-- MATERIAL PROVIDED follows --
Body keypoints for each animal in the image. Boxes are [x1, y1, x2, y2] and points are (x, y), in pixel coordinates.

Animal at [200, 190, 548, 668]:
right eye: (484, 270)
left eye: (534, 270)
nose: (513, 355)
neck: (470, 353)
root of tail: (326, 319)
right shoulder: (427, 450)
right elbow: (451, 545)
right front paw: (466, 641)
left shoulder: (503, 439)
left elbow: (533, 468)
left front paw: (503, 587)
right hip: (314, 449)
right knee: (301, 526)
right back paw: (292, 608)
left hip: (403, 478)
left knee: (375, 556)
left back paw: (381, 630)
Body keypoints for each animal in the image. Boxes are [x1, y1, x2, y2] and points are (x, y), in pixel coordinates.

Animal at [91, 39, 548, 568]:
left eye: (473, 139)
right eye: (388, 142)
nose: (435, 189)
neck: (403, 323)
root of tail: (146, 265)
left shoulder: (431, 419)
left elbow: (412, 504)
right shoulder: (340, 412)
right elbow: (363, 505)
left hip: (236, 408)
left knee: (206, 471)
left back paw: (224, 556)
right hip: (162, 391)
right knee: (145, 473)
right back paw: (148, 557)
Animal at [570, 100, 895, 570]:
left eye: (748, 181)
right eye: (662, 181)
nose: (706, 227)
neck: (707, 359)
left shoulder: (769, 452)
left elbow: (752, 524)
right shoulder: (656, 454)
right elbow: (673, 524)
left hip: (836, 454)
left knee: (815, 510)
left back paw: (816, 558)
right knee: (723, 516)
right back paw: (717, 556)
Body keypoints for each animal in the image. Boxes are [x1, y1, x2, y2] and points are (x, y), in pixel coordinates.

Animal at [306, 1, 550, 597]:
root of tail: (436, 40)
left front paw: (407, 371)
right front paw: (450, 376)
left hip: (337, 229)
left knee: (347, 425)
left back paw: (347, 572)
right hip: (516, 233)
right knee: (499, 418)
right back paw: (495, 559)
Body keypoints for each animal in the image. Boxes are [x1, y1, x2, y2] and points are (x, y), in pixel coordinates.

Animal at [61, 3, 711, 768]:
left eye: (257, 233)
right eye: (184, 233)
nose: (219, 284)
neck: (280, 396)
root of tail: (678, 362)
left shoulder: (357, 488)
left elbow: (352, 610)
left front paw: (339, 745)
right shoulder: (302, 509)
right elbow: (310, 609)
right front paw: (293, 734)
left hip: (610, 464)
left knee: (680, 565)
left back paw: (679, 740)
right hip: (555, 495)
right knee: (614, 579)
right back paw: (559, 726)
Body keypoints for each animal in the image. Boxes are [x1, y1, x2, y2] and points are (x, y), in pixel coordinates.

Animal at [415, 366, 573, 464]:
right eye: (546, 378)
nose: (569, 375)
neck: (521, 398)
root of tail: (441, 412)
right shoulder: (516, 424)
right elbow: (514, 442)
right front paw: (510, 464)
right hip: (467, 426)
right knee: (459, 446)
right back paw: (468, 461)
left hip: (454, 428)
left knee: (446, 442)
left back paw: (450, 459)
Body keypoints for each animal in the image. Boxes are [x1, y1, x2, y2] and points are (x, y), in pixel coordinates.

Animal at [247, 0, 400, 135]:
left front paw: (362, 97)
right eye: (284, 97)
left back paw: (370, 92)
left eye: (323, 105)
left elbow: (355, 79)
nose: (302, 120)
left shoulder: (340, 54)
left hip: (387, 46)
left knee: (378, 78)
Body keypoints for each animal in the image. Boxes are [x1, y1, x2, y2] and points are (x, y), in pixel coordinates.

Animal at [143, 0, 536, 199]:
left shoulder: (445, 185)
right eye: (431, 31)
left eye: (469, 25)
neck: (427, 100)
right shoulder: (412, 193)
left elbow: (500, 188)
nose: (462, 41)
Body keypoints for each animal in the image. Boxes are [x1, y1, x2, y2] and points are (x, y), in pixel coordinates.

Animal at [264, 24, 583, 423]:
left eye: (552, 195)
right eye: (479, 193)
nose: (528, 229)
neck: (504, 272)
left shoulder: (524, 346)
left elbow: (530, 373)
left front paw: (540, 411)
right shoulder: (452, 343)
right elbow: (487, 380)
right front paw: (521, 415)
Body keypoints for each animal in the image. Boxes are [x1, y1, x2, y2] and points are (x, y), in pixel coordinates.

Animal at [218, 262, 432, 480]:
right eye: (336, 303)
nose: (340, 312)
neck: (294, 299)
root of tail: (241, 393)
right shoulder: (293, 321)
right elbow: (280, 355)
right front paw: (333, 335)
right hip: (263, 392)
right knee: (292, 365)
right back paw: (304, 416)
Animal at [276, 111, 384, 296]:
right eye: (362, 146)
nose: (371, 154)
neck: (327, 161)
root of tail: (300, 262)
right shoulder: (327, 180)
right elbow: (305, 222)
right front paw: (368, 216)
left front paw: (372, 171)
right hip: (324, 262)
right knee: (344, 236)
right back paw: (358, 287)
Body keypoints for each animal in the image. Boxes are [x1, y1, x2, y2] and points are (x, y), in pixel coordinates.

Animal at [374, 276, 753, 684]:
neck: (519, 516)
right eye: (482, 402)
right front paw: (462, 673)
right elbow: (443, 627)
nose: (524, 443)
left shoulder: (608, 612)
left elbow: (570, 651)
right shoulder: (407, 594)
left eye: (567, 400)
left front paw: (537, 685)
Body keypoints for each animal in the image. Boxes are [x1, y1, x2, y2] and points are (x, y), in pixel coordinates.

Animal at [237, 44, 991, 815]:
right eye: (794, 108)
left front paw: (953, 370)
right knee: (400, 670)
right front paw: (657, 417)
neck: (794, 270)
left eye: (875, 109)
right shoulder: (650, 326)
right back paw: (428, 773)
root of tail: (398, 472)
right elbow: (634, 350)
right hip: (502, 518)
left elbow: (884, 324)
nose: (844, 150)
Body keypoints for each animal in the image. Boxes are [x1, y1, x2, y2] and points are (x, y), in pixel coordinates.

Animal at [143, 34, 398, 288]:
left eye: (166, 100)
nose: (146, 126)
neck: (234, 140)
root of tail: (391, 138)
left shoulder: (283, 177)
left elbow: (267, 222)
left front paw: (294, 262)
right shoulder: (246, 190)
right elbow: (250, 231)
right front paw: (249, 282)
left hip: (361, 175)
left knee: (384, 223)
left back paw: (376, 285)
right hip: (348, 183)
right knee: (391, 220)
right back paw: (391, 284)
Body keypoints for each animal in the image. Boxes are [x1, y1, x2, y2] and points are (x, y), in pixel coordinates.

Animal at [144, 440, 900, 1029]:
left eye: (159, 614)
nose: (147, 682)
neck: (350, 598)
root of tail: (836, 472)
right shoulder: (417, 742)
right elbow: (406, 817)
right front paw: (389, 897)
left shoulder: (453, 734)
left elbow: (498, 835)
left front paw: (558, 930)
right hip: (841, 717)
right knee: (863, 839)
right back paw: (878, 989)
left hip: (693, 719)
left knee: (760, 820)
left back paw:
-- MATERIAL PROVIDED concluded --
# WORK TO BE COMPLETED
Give every entry again in full, precisely as written above.

# RESULT OF THIS TASK
Body keypoints for each animal in the image. Boxes are [x1, y1, x2, y2] and points are (x, y), in pixel coordinates.

Animal at [200, 190, 548, 668]:
right eye: (484, 270)
left eye: (534, 270)
nose: (513, 355)
neck: (470, 353)
root of tail: (326, 319)
right shoulder: (427, 450)
right elbow: (451, 545)
right front paw: (466, 641)
left shoulder: (503, 439)
left elbow: (533, 468)
left front paw: (503, 587)
right hip: (314, 449)
right knee: (301, 526)
right back paw: (292, 608)
left hip: (403, 478)
left knee: (375, 556)
left back paw: (381, 630)
Body keypoints for each animal in the image. Boxes are [x1, y1, x2, y2] and points are (x, y), in pixel coordinates.

Animal at [91, 39, 548, 568]:
left eye: (473, 139)
right eye: (388, 142)
nose: (435, 189)
neck: (403, 323)
root of tail: (146, 265)
left shoulder: (431, 419)
left elbow: (412, 504)
right shoulder: (340, 412)
right elbow: (363, 505)
left hip: (236, 408)
left knee: (206, 471)
left back paw: (224, 556)
right hip: (162, 391)
right knee: (145, 473)
right back paw: (148, 557)
Animal at [570, 100, 895, 570]:
left eye: (748, 181)
right eye: (662, 181)
nose: (706, 227)
neck: (707, 359)
left shoulder: (769, 452)
left elbow: (752, 524)
right shoulder: (656, 454)
right elbow: (673, 524)
left hip: (836, 454)
left knee: (815, 510)
left back paw: (816, 558)
right knee: (723, 516)
right back paw: (717, 556)
Body keypoints for each animal in the image. Boxes are [x1, y1, x2, y2] and points are (x, y), in pixel coordinates.

Animal at [306, 1, 550, 597]:
root of tail: (436, 40)
left front paw: (407, 371)
right front paw: (450, 376)
left hip: (337, 229)
left knee: (347, 425)
left back paw: (347, 572)
right hip: (516, 233)
right knee: (499, 418)
right back paw: (495, 559)
Body keypoints for each animal in the image. Boxes are [x1, y1, x2, y2] and points are (x, y), in pixel coordinates.

Animal at [61, 3, 711, 768]:
left eye: (257, 233)
right eye: (184, 233)
nose: (219, 284)
neck: (280, 396)
root of tail: (678, 362)
left shoulder: (357, 488)
left elbow: (352, 610)
left front paw: (339, 745)
right shoulder: (302, 509)
right elbow: (310, 609)
right front paw: (293, 734)
left hip: (610, 464)
left knee: (680, 565)
left back paw: (679, 740)
right hip: (555, 495)
right knee: (614, 579)
right back paw: (559, 726)
Body keypoints for each animal in the image. Boxes are [x1, y1, x2, y2] and points are (x, y), in pixel coordinates.

Animal at [415, 366, 573, 464]:
right eye: (546, 378)
nose: (569, 375)
neck: (521, 398)
root of tail: (441, 412)
right shoulder: (516, 424)
right elbow: (514, 442)
right front paw: (510, 464)
right hip: (467, 426)
right knee: (459, 446)
right back paw: (468, 461)
left hip: (454, 428)
left knee: (446, 442)
left back paw: (450, 459)
Body keypoints for each animal in the image. Boxes are [x1, y1, x2, y2] and points are (x, y), in pixel coordinates.

Animal at [247, 0, 400, 135]:
left front paw: (362, 97)
right eye: (284, 97)
left back paw: (370, 92)
left eye: (323, 105)
left elbow: (355, 79)
nose: (302, 120)
left shoulder: (340, 54)
left hip: (387, 46)
left knee: (378, 78)
Body keypoints for each animal in the image. Boxes are [x1, y1, x2, y2] and points are (x, y), in pixel coordinates.

Animal at [143, 0, 536, 199]:
left shoulder: (445, 185)
right eye: (431, 31)
left eye: (469, 25)
neck: (427, 100)
right shoulder: (412, 193)
left elbow: (500, 188)
nose: (462, 41)
Body keypoints for each animal in the image. Boxes are [x1, y1, x2, y2] and points are (x, y), in pixel coordinates.

Animal at [264, 24, 583, 423]:
left eye: (552, 195)
right eye: (479, 193)
nose: (528, 229)
neck: (504, 272)
left shoulder: (524, 346)
left elbow: (530, 373)
left front paw: (540, 411)
right shoulder: (452, 343)
right elbow: (487, 380)
right front paw: (521, 415)
Body keypoints for each animal in the image. Boxes are [x1, y1, x2, y2] and points are (x, y), in pixel coordinates.

Animal at [218, 262, 432, 480]:
right eye: (336, 303)
nose: (340, 312)
neck: (294, 299)
root of tail: (241, 393)
right shoulder: (293, 321)
right elbow: (280, 355)
right front paw: (333, 335)
right hip: (263, 392)
right knee: (292, 365)
right back paw: (304, 416)
Animal at [276, 111, 384, 296]:
right eye: (362, 146)
nose: (371, 154)
neck: (327, 161)
root of tail: (300, 262)
right shoulder: (327, 180)
right elbow: (305, 222)
right front paw: (368, 216)
left front paw: (372, 171)
right hip: (324, 262)
right knee: (344, 236)
right back paw: (358, 287)
Body keypoints for each animal in the image. Boxes are [x1, y1, x2, y2] and points are (x, y), in pixel coordinates.

Animal at [374, 276, 753, 684]:
neck: (519, 516)
right eye: (482, 402)
right front paw: (462, 673)
right elbow: (443, 627)
nose: (524, 443)
left shoulder: (608, 612)
left elbow: (570, 651)
right shoulder: (407, 594)
left eye: (567, 400)
left front paw: (537, 685)
Body keypoints for each animal in the image. Boxes are [x1, y1, x2, y2] and points are (x, y), in pixel coordinates.

Animal at [237, 44, 991, 815]:
right eye: (794, 108)
left front paw: (953, 370)
right knee: (400, 670)
right front paw: (657, 417)
neck: (794, 270)
left eye: (875, 109)
right shoulder: (650, 326)
right back paw: (428, 773)
root of tail: (398, 472)
right elbow: (634, 350)
right hip: (502, 518)
left elbow: (884, 324)
nose: (844, 150)
Body keypoints for each animal in the image. Boxes are [x1, y1, x2, y2] and points are (x, y), in pixel coordinates.

Animal at [143, 34, 398, 288]:
left eye: (166, 100)
nose: (146, 126)
neck: (234, 140)
root of tail: (391, 138)
left shoulder: (283, 177)
left elbow: (267, 222)
left front paw: (294, 262)
right shoulder: (246, 190)
right elbow: (250, 231)
right front paw: (249, 282)
left hip: (361, 175)
left knee: (384, 223)
left back paw: (376, 285)
right hip: (348, 183)
right knee: (391, 220)
right back paw: (391, 284)
Body keypoints for each animal in the image. Boxes are [x1, y1, x2, y2] and points are (x, y), in pixel coordinates.

Animal at [144, 440, 900, 1029]:
left eye: (159, 614)
nose: (147, 682)
neck: (350, 598)
root of tail: (836, 472)
right shoulder: (417, 742)
right elbow: (406, 817)
right front paw: (389, 897)
left shoulder: (453, 734)
left elbow: (498, 835)
left front paw: (558, 930)
right hip: (841, 717)
right knee: (863, 839)
right back paw: (878, 989)
left hip: (693, 719)
left knee: (760, 820)
left back paw:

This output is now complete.